Dass einheimische Internetunternehmen in Tschechien so stark sind, liegt auch daran, dass sich die amerikanischen Konzerne für das kleine Land mit seinen 10,5 Millionen Einwohnern lange Zeit nicht interessierten. Auch Amazon, noch so ein Gigant, dessen Dienste fast alle Deutschen nutzen, aber trotzdem verfluchen, ist in Tschechien nicht präsent. Wenn die Tschechen im Netz shoppen, dann zumeist bei mall.cz.

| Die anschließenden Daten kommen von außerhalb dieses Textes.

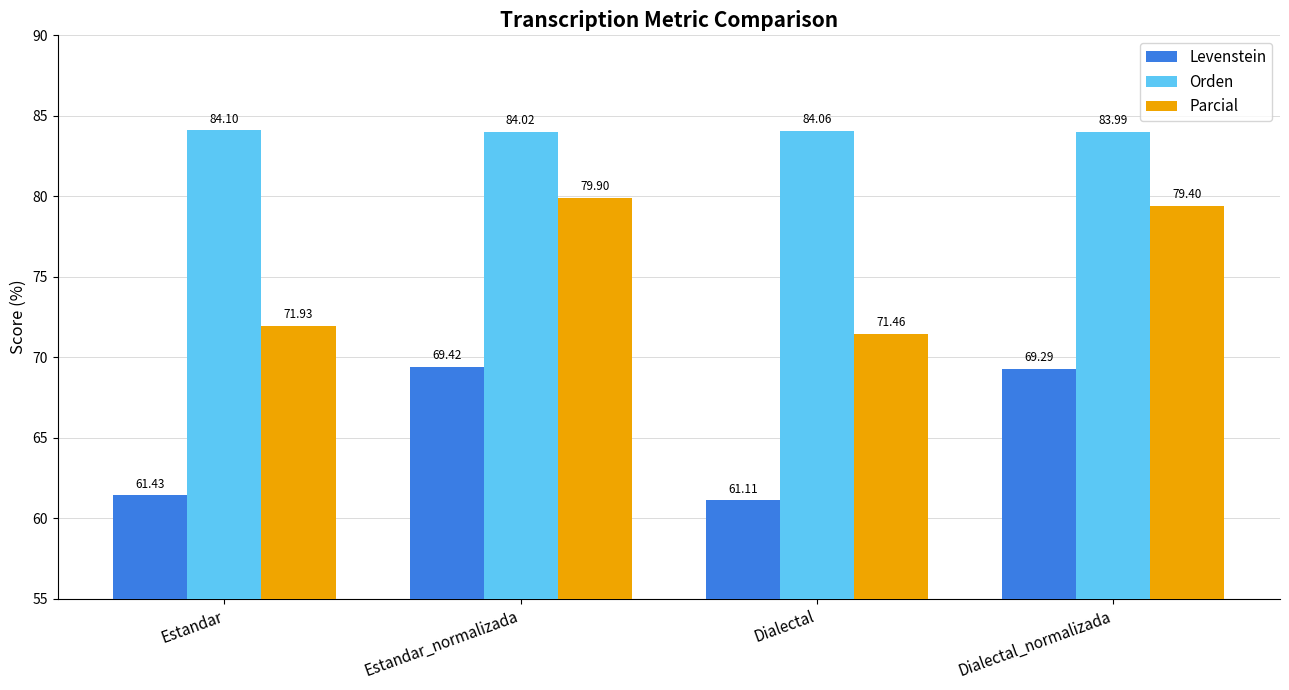

Reading left to right, transcribe all the data shown in this chart.

Levenstein: 61.4	69.4	61.1	69.3
Orden: 84.1	84.0	84.1	84.0
Parcial: 71.9	79.9	71.5	79.4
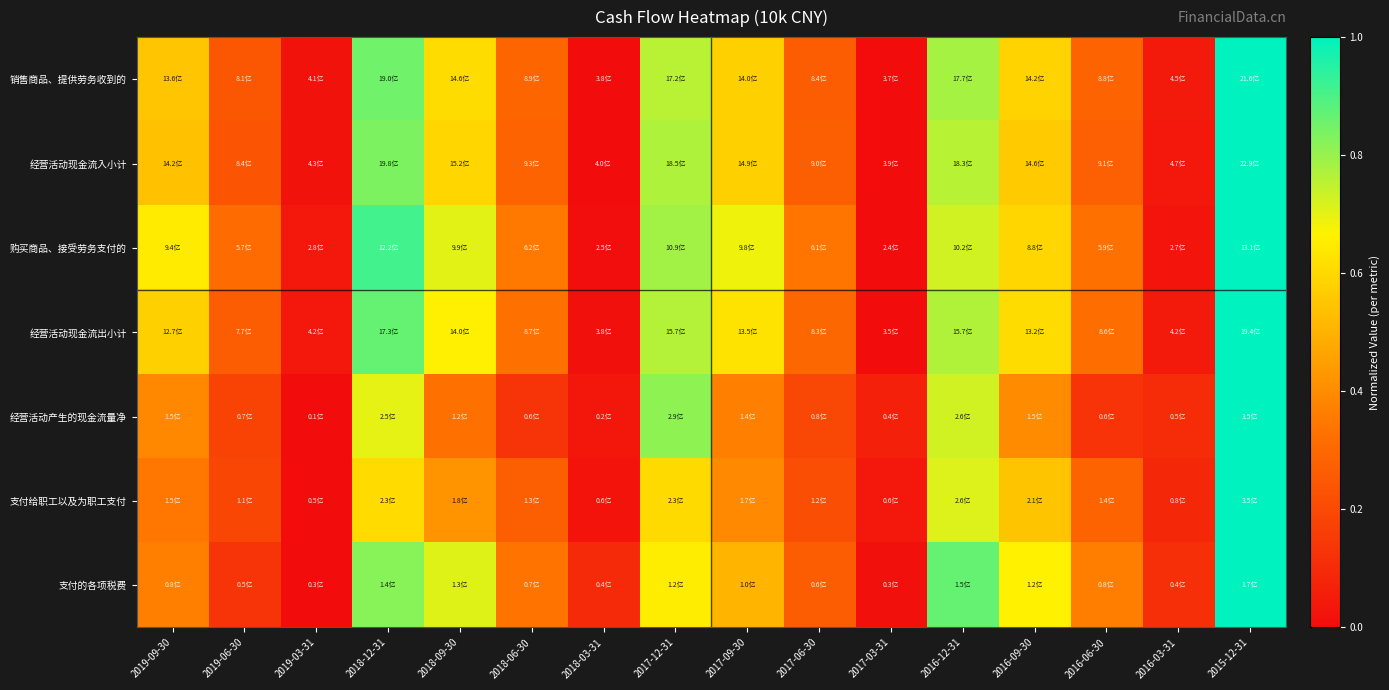

Reading left to right, extract all data points from this chart.

销售商品、提供劳务收到的: 2019-09-30=0.6	2019-06-30=0.2	2019-03-31=0.0	2018-12-31=0.9	2018-09-30=0.6	2018-06-30=0.3	2018-03-31=0.0	2017-12-31=0.8	2017-09-30=0.6	2017-06-30=0.3	2017-03-31=0.0	2016-12-31=0.8	2016-09-30=0.6	2016-06-30=0.3	2016-03-31=0.0	2015-12-31=1.0
经营活动现金流入小计: 2019-09-30=0.5	2019-06-30=0.2	2019-03-31=0.0	2018-12-31=0.8	2018-09-30=0.6	2018-06-30=0.3	2018-03-31=0.0	2017-12-31=0.8	2017-09-30=0.6	2017-06-30=0.3	2017-03-31=0.0	2016-12-31=0.8	2016-09-30=0.6	2016-06-30=0.3	2016-03-31=0.0	2015-12-31=1.0
购买商品、接受劳务支付的: 2019-09-30=0.6	2019-06-30=0.3	2019-03-31=0.0	2018-12-31=0.9	2018-09-30=0.7	2018-06-30=0.4	2018-03-31=0.0	2017-12-31=0.8	2017-09-30=0.7	2017-06-30=0.3	2017-03-31=0.0	2016-12-31=0.7	2016-09-30=0.6	2016-06-30=0.3	2016-03-31=0.0	2015-12-31=1.0
经营活动现金流出小计: 2019-09-30=0.6	2019-06-30=0.3	2019-03-31=0.0	2018-12-31=0.9	2018-09-30=0.7	2018-06-30=0.3	2018-03-31=0.0	2017-12-31=0.8	2017-09-30=0.6	2017-06-30=0.3	2017-03-31=0.0	2016-12-31=0.8	2016-09-30=0.6	2016-06-30=0.3	2016-03-31=0.0	2015-12-31=1.0
经营活动产生的现金流量净: 2019-09-30=0.4	2019-06-30=0.2	2019-03-31=0.0	2018-12-31=0.7	2018-09-30=0.3	2018-06-30=0.1	2018-03-31=0.0	2017-12-31=0.8	2017-09-30=0.4	2017-06-30=0.2	2017-03-31=0.1	2016-12-31=0.7	2016-09-30=0.4	2016-06-30=0.1	2016-03-31=0.1	2015-12-31=1.0
支付给职工以及为职工支付: 2019-09-30=0.3	2019-06-30=0.2	2019-03-31=0.0	2018-12-31=0.6	2018-09-30=0.4	2018-06-30=0.3	2018-03-31=0.0	2017-12-31=0.6	2017-09-30=0.4	2017-06-30=0.2	2017-03-31=0.0	2016-12-31=0.7	2016-09-30=0.5	2016-06-30=0.3	2016-03-31=0.1	2015-12-31=1.0
支付的各项税费: 2019-09-30=0.4	2019-06-30=0.1	2019-03-31=0.0	2018-12-31=0.8	2018-09-30=0.7	2018-06-30=0.3	2018-03-31=0.1	2017-12-31=0.7	2017-09-30=0.5	2017-06-30=0.3	2017-03-31=0.0	2016-12-31=0.9	2016-09-30=0.7	2016-06-30=0.4	2016-03-31=0.1	2015-12-31=1.0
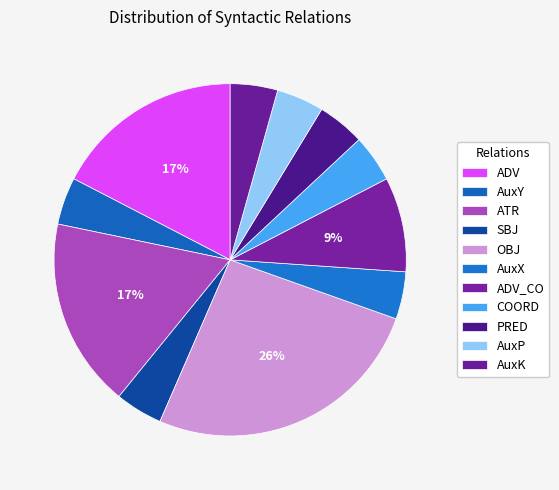

How many segments does this pie chart have?

11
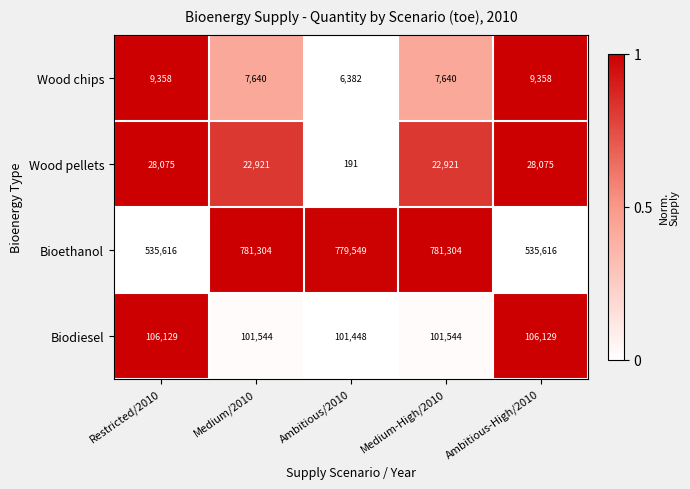

What is the difference between the Wood pellets values at Ambitious/2010 and Medium/2010?

22730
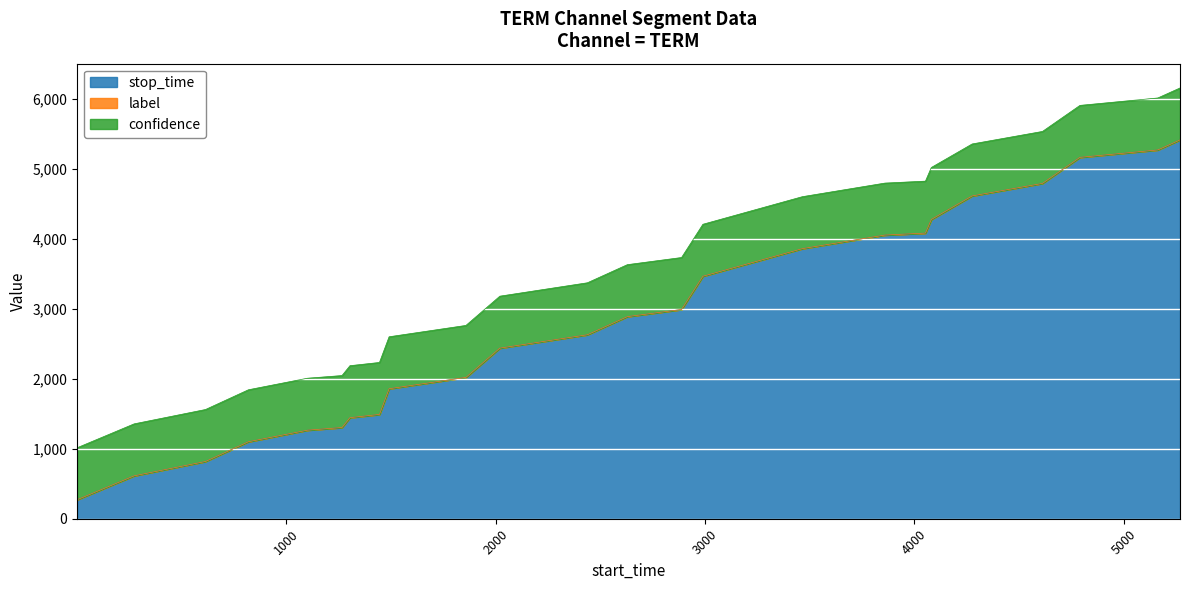

At which label does stop_time reach its peak?

5269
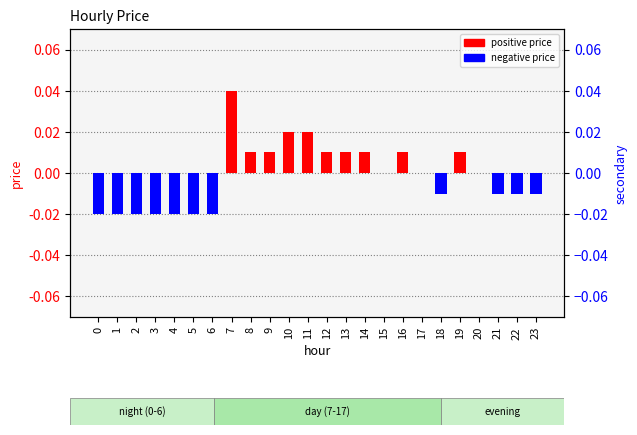

How many data points does each series have?

24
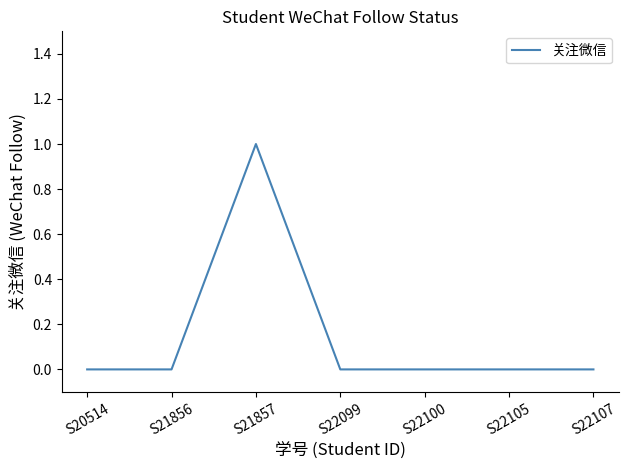

What is the change in value from S20514 to S21857?

+1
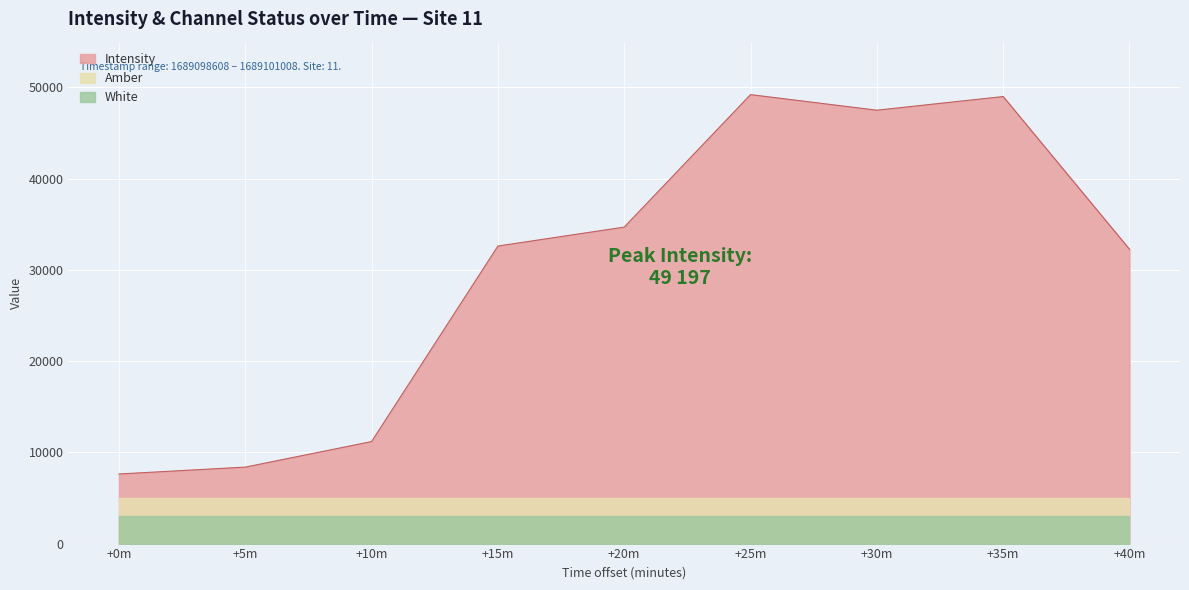

At which label does Intensity reach its minimum?

+0m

Mittags bestellen, nachmittags abholen

So wie der Geschäftsmann im Anzug, der nun zu einem knallroten Automaten im Erdgeschoss eines neuen Bürogebäudes in der Mitte von Prag eilt. Er zieht einen Zettel und seine Kreditkarte aus dem Sakko, tippt, geht anschließend zu einem der Schalter - und holt dort ab, was er zuvor im Netz bestellt hat. Kurz darauf rennt er mit einem Topfset davon. Ein anderer Mann schultert eine riesige Packung Katzenstreu. 17 solcher Läden betreibt mall.cz im ganzen Land. Dort kann man um 16 Uhr bereits abholen, was man bis mittags online bestellt hat. Noch vor zehn Jahren waren die meisten Tschechen davon überzeugt, dass Onlinehändler ihnen zwar viele Versprechen machen - diese dann aber doch nicht einhalten. Mall.cz hat es geschafft, sie vom Gegenteil zu überzeugen. Eine Lieferung binnen weniger Stunden - in einem kleinen Land ist das möglich. In Polen aber, ein Land, fast vier mal so groß wie Tschechien, gibt der Onlinehändler dieses Versprechen nur Kunden in Wrocław. Denn dort ist das Lager.

Auch die Slowakei, Slowenien und Ungarn hat sich der tschechische Internethändler erschlossen. "Im Hintergrund läuft ein und dasselbe System, aber nach vorne passen wir uns den Gegebenheiten an", sagt der zuständige Manager Vít Endler. "Wir sehen aus wie eine einheimische Firma." 60 bis 80 Prozent des Sortiments sind in all diesen Ländern identisch, über den Rest entscheiden die Manager vor Ort. Auch die Preise passen sie an. Kühlschränke von Bosch werden überall gekauft, sagt Endler, zumindest von Leuten, die Geld haben. Amica, ein polnisches Unternehmen, sei in seinem Heimatland der gefragteste Hersteller von Küchengeräten, in Tschechischen aber nur Nummer zehn. Solche Sachen müsse man beachten, wenn man ein Kaufhaus im Netz bestücke.

Ob die tschechischen Anbieter den amerikanischen Giganten weiterhin die Stirn bieten, wird davon abhängen, ob sie auch weiterhin einen guten Job machen. "Für unsere Kunden ist es sehr leicht, den Weg zu unseren Konkurrenten zu finden." Mehr als jeder zehnte komme durch eine Preisvergleichsportal zu mall.cz, in Polen ist es sogar jeder dritte. Amazon baut gerade ein Lager in Prag - offiziell, um von dort aus die deutsche Kundschaft zu bedienen. Pavel Zima beobachtet, dass sich Google seit einigen Jahren besonders ins Zeug legt, um seine Dienste auch auf die Tschechen zuzuschneiden. "Dafür, dass wir ein solch kleines Land sind, investieren die hier eine Menge Geld." Vielleicht liege es daran, überlegt er, dass sie im Silicon Valley eine Karte an der Wand haben. "Und Tschechien ist der letzte Fleck in Europa, wo noch kein Google-Fähnchen steckt." Der wahre Gewinner dieses Wettstreits, sagt Zima, sei der Verbraucher. Er bekomme das beste Angebot.